Baucus Questions Diversion of IRS Resources
Senator Seeks Answers from Treasury Secretary on IRS Chauffer Service
(WASHINGTON, D.C.) Today, U.S. Senator Max Baucus, ranking member of the Senate Committee on Finance, was joined by Chairman Grassley in requesting information from Treasury Secretary John Snow regarding the diversion of IRS enforcement dollars and personnel to provide transportation to and from home and work for certain top Treasury officials.
Full text of the letter to Secretary Snow signed by Senators Baucus and Grassley follows:
October 25, 2004
The Honorable John Snow
Department of the Treasury
1500 Pennsylvania Avenue
Washington, DC 20220
Dear Mr. Secretary:
The IRS’s limited resources require vigilance to prevent fraud, waste, and abuse of taxpayer dollars. Given the IRS’s mission, its scarce resources should be dedicated primarily to taxpayer service and enforcement efforts. Further, the IRS’s Criminal Investigation Division (CID) is a key player in the enforcement side of that equation. Unfortunately, over the years, there has been a struggle to strike the correct balance between CID’s tax enforcement and their assistance to other agencies on non-tax efforts (e.g., drug enforcement). We have recently learned of another drain on their resources. Specifically, that CID is providing portal to portal (home to work) travel service for certain Treasury Department official(s).
The portal to portal service appears in conflict with CID’s mission – to serve the American public by investigating potential criminal violations of the Internal Revenue
Code and related financial crimes in a manner that fosters confidence in the tax system and compliance with the law. While we have been encouraged by Commissioner Everson’s talk of cracking down on tax cheats, it is difficult to see how the Commissioner can use every available person for cracking down on tax cheats when his CID has to provide up to 10 CI agents (costing nearly $2 million of taxpayer money) to provide chauffeur service to the Treasury Department. We are concerned that the portal to portal service is not a proper use of IRS resources.

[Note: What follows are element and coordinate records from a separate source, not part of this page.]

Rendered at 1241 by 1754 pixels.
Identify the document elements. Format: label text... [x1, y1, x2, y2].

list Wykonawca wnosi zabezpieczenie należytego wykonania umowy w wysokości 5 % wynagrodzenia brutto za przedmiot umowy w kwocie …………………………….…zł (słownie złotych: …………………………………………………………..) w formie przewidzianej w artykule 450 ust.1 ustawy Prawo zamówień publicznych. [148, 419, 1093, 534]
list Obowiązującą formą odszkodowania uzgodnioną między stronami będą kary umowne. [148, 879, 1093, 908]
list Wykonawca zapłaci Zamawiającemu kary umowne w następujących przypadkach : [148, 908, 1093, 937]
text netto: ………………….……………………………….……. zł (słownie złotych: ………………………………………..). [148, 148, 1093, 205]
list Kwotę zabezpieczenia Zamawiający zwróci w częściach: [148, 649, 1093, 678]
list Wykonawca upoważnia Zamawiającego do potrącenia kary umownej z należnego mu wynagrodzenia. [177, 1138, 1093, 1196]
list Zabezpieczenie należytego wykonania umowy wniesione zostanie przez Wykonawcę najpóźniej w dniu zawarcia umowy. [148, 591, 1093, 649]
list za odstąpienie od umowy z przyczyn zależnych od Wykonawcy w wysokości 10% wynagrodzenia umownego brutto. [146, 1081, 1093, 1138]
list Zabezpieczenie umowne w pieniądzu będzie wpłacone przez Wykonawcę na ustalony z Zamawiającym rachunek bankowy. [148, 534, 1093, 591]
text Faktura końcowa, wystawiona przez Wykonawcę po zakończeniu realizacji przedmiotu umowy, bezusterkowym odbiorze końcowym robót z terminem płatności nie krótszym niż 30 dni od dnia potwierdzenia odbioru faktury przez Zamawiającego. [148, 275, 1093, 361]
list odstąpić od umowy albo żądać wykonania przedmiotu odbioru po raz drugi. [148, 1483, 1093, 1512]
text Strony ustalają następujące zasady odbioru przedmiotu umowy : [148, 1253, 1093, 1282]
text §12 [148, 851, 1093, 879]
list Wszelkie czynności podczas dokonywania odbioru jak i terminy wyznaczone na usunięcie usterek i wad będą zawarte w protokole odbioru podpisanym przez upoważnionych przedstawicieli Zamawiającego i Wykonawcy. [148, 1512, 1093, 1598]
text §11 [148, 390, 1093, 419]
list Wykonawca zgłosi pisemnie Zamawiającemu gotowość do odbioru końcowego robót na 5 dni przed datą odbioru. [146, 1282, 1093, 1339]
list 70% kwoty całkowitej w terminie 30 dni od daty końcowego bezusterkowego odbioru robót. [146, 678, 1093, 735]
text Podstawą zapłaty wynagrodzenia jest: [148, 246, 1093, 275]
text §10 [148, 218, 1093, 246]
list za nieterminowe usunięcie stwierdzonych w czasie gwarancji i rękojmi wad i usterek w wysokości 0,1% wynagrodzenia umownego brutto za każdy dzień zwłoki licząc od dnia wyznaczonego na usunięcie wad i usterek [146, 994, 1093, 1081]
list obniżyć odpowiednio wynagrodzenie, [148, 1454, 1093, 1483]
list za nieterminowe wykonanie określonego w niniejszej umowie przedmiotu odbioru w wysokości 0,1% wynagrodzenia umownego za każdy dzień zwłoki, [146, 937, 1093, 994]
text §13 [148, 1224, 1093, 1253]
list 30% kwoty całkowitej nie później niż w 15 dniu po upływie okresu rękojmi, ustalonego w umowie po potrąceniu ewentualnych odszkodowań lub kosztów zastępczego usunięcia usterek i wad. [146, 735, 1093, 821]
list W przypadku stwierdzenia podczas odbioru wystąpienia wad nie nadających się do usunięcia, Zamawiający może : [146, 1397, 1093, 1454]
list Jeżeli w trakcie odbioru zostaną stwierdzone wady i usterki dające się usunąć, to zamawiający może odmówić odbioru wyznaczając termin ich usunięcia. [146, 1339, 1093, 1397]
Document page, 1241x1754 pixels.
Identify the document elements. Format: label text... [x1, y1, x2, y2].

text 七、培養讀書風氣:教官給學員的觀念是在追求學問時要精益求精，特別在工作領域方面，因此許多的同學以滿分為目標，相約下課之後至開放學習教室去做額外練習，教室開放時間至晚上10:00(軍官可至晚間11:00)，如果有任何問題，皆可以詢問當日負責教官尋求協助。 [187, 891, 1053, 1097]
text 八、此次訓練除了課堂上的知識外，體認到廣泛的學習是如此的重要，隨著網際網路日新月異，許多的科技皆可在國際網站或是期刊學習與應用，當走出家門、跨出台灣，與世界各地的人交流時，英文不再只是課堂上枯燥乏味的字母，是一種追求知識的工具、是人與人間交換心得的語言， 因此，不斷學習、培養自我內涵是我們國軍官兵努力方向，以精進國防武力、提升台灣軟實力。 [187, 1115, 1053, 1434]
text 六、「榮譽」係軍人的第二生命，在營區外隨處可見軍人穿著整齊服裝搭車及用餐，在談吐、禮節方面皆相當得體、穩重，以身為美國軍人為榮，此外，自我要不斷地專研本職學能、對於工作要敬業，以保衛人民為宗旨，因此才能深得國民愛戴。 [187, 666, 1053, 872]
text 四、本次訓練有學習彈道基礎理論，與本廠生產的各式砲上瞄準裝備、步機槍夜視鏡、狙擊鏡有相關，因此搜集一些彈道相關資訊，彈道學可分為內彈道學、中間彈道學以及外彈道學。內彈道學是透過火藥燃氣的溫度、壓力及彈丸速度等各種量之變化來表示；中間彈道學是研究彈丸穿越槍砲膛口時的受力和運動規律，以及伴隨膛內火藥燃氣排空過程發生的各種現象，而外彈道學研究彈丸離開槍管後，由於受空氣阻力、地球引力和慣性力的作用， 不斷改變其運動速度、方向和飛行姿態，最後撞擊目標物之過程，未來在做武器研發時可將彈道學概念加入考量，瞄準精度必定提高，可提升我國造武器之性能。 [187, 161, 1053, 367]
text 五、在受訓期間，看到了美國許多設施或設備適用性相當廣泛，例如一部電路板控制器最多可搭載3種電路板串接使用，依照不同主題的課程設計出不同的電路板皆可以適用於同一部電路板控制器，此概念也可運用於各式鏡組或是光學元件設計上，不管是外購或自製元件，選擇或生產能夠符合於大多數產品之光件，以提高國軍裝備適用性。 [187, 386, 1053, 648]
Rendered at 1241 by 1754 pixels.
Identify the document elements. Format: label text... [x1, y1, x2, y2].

Therefore, please provide a detailed explanation of the Treasury official(s) receiving such service, the cost to the American taxpayer (in dollars and personnel), the rationale for such service, and the opportunity cost from pulling the CID agents off of tax enforcement efforts. We would also appreciate your response to the following:
-- What is the process Treasury followed to determine if such official(s) needed portal to portal service? Is this process the same as the process for all other Administration officials? If not, how does it differ?
-- Did Treasury contact the Department of Homeland Security (DHS) and the United States Secret Service (USSS) to request such transportation service? If so, who made the contact(s) from Treasury and who did they contact at DHS and/or USSS? Also, if Treasury did contact DHS and/or USSS, what was the response from DHS and/or USSS? Please provide all documentation (e.g., correspondence, notes, messages, meeting minutes, and emails) regarding the request(s).
-- If DHS and USSS declined to provide transportation for the Treasury official(s), which Treasury official authorized the use of CID agents and what qualifications/ criteria did they use to justify such use?
-- In light of the transfer of the USSS from Treasury to DHS, to what extent has the IRS’s (and particularly the IRS CID’s) mission shifted to that of security/ transportation services?
-- Please provide all correspondence between Treasury and the IRS regarding this transportation service.
We appreciate your prompt attention to this matter. Given the return of Congress in November to, in part, decide the Treasury’s FY 2005 appropriation, please provide your response on or before November 1, 2004.